The integration of machine learning techniques, particularly ANN and FL, has shown promise in identifying compressive strength behavior in concrete. However, further exploration of alternative models could enhance design processes. ANNs excel at handling nonlinear relationships through empirical data learning, while FL relies on expert knowledge for rule-based information. Key advantages of ANNs include the absence of a predefined mathematical model, support for both supervised and unsupervised learning, and the ability to learn from experiential data, though they do not extract explicit rules. Conversely, FL does not require a mathematical model but relies on expert-defined rules, lacking formal learning algorithms.
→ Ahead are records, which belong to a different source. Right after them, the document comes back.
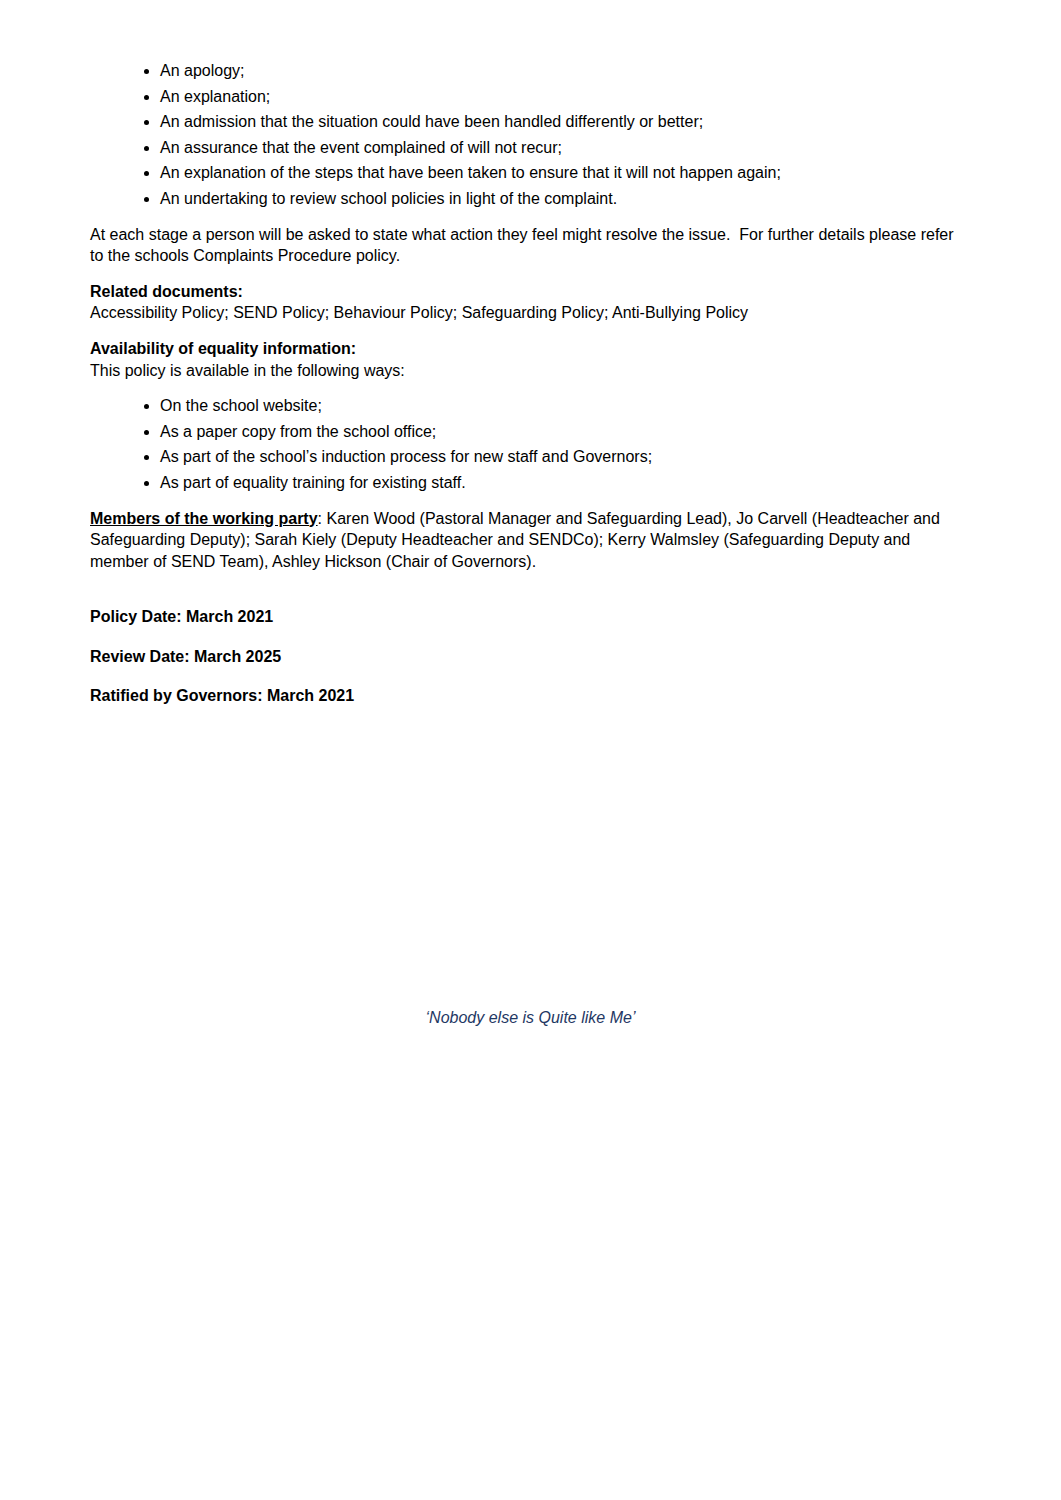An apology;
An explanation;
An admission that the situation could have been handled differently or better;
An assurance that the event complained of will not recur;
An explanation of the steps that have been taken to ensure that it will not happen again;
An undertaking to review school policies in light of the complaint.
At each stage a person will be asked to state what action they feel might resolve the issue. For further details please refer to the schools Complaints Procedure policy.
Related documents:
Accessibility Policy; SEND Policy; Behaviour Policy; Safeguarding Policy; Anti-Bullying Policy
Availability of equality information:
This policy is available in the following ways:
On the school website;
As a paper copy from the school office;
As part of the school’s induction process for new staff and Governors;
As part of equality training for existing staff.
Members of the working party: Karen Wood (Pastoral Manager and Safeguarding Lead), Jo Carvell (Headteacher and Safeguarding Deputy); Sarah Kiely (Deputy Headteacher and SENDCo); Kerry Walmsley (Safeguarding Deputy and member of SEND Team), Ashley Hickson (Chair of Governors).
Policy Date: March 2021
Review Date: March 2025
Ratified by Governors: March 2021
‘Nobody else is Quite like Me’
The combination of ANNs and FL, particularly in neuro-fuzzy systems, is recommended for effectively modeling complex systems with limited prior information. Future research should explore cooperative, concurrent, and hybrid neuro-fuzzy systems, each offering unique collaborative approaches to enhance learning capabilities. There is also a need to investigate the Sugeno approach in FL for concrete technology, as most studies have focused on the Mamdani approach. Additionally, future studies should examine the long-term durability of concrete containing RBP and the application of various types of fibers and new materials, such as graphene oxide, in RBP-reinforced concrete, which has yet to be explored.